EDIT We are using django-logging so we have a way separate info, errors, critical issues, etc.

Answer

Jas Panesar picture Jas Panesar · Jan 30, 2009

Nagios is good, it's good to maybe have system testing (Selenium) running regularily.

Edit: Hyperic and Groundwork also look interesting.

There is probably a test suite system that can keep pressure testing everything as well for you. I can't remember the name off the top of my head, maybe someone can mention one below.

Other things I like to do:

The best motto for infrastructure is always fix, detect, repair. Get it up, get to the root of it, and cure/prevent it if you can.

Since a system exists at many levels, we should test at many levels:

Edit: Have all errors or warnings posted directly to your case manager via email. That way you can track occurrences in one place.

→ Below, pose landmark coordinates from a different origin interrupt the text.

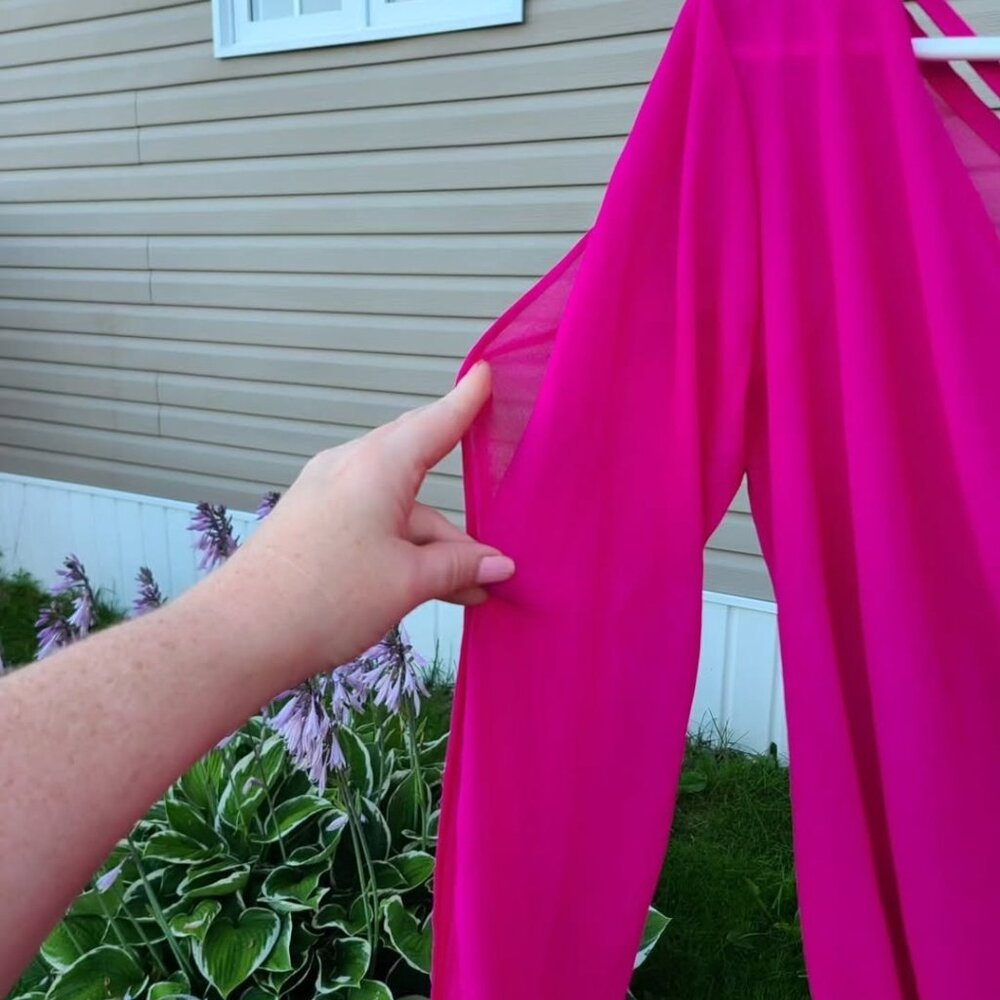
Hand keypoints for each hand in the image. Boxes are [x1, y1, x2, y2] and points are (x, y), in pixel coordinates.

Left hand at [202, 361, 513, 678]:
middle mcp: (349, 468)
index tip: (484, 374)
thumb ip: (458, 567)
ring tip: (470, 589)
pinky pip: (373, 523)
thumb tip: (499, 564)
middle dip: (459, 509)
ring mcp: (326, 495)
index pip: (435, 422)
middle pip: (419, 471)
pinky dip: (404, 548)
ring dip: (434, 545)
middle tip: (495, 537)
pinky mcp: (312, 523)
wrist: (240, 634)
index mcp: (377, 465)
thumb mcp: (407, 581)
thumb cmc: (323, 596)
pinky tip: (429, 585)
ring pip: (399, 509)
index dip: (465, 401)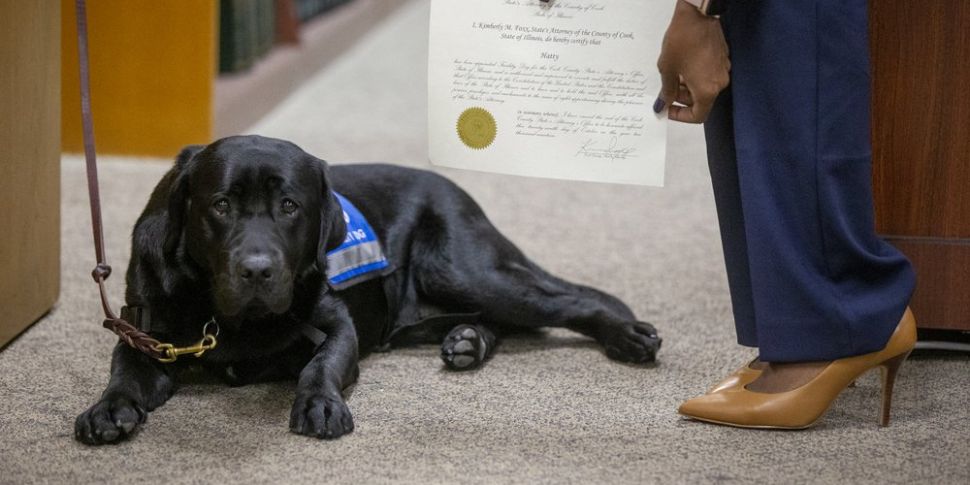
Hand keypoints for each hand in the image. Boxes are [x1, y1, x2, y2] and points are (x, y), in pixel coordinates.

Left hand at [655, 0, 730, 122]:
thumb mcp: (668, 68)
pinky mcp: (722, 58)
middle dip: (682, 98)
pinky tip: (683, 64)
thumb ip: (666, 90)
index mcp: (707, 90)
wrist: (697, 14)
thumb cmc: (682, 40)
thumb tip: (663, 105)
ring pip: (704, 87)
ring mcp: (723, 70)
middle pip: (701, 101)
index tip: (668, 108)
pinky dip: (696, 75)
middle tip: (666, 88)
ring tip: (673, 73)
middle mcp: (719, 83)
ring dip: (688, 86)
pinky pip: (709, 74)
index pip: (698, 116)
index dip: (681, 116)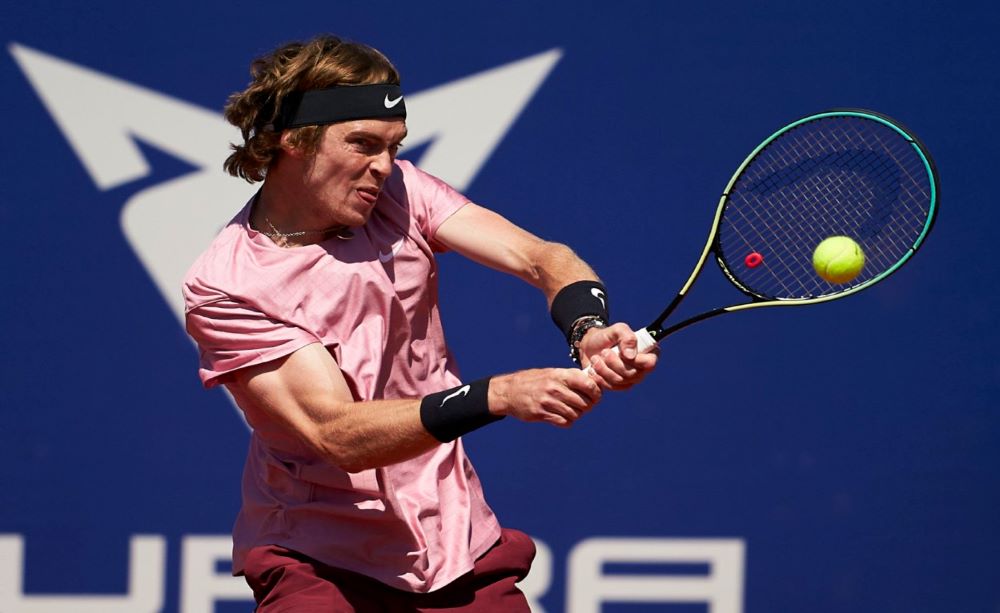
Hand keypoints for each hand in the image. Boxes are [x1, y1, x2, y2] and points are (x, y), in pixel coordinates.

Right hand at [488, 368, 602, 426]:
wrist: (509, 391)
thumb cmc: (534, 381)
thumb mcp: (551, 373)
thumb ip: (570, 377)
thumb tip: (593, 381)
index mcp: (559, 375)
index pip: (588, 384)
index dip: (596, 392)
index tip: (595, 396)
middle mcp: (554, 388)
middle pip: (584, 402)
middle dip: (587, 407)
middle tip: (584, 406)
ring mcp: (547, 401)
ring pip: (575, 414)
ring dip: (576, 415)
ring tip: (571, 411)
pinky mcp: (541, 414)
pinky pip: (563, 422)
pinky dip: (567, 422)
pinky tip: (562, 417)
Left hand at [578, 323, 658, 389]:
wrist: (589, 347)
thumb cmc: (606, 336)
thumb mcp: (616, 330)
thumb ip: (627, 337)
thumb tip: (631, 356)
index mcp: (647, 353)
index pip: (650, 363)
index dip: (635, 361)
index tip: (620, 353)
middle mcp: (642, 368)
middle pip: (633, 374)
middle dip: (614, 363)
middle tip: (603, 352)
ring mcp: (631, 379)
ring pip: (620, 381)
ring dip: (604, 369)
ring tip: (595, 359)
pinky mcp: (619, 386)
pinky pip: (612, 387)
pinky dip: (600, 377)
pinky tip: (594, 369)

1) Connection : monitor your internet connectivity from the server and from the outside. Log this somewhere

2) Server : monitor all the processes that you need to to ensure they are running and not pinning the server. Use a HP Server or something equivalent with hardware failure notification that it can do from a bios level. Notify and log if they are.

3) Software : Identify the key software that always needs to be running. Set the performance levels if any and then monitor them. Nagios should be able to help with this. On windows it can be a bit more. When an exception occurs, you should be able to run a script from it to restart processes automatically. My dream system is allowing me to interact with servers via SMS if the server sees it as an exception that I have to either permit, or one that will happen automatically unless I cancel by sms. One day..

4) Remote Power : Ensure Remote power-reset capabilities are in your hand. You might want to schedule weekly reboots if you ever use windows for anything.

5) Business Logic Testing : Have regularly running scripts testing the workflow of your system. Selenium can probably achieve some of this, but I like logging the results as well to say this ran at this time and these files had errors. If possible anywhere, have the system monitor itself through your scripts.

6) Backups : Make a backup that you can set and forget. If you can get things into virtual machines it would be ideal as you can scale, move, or deploy any part of your infrastructure anywhere. I have had instances where I moved a dead server onto my laptop, let it run in vmware while I fixed a problem.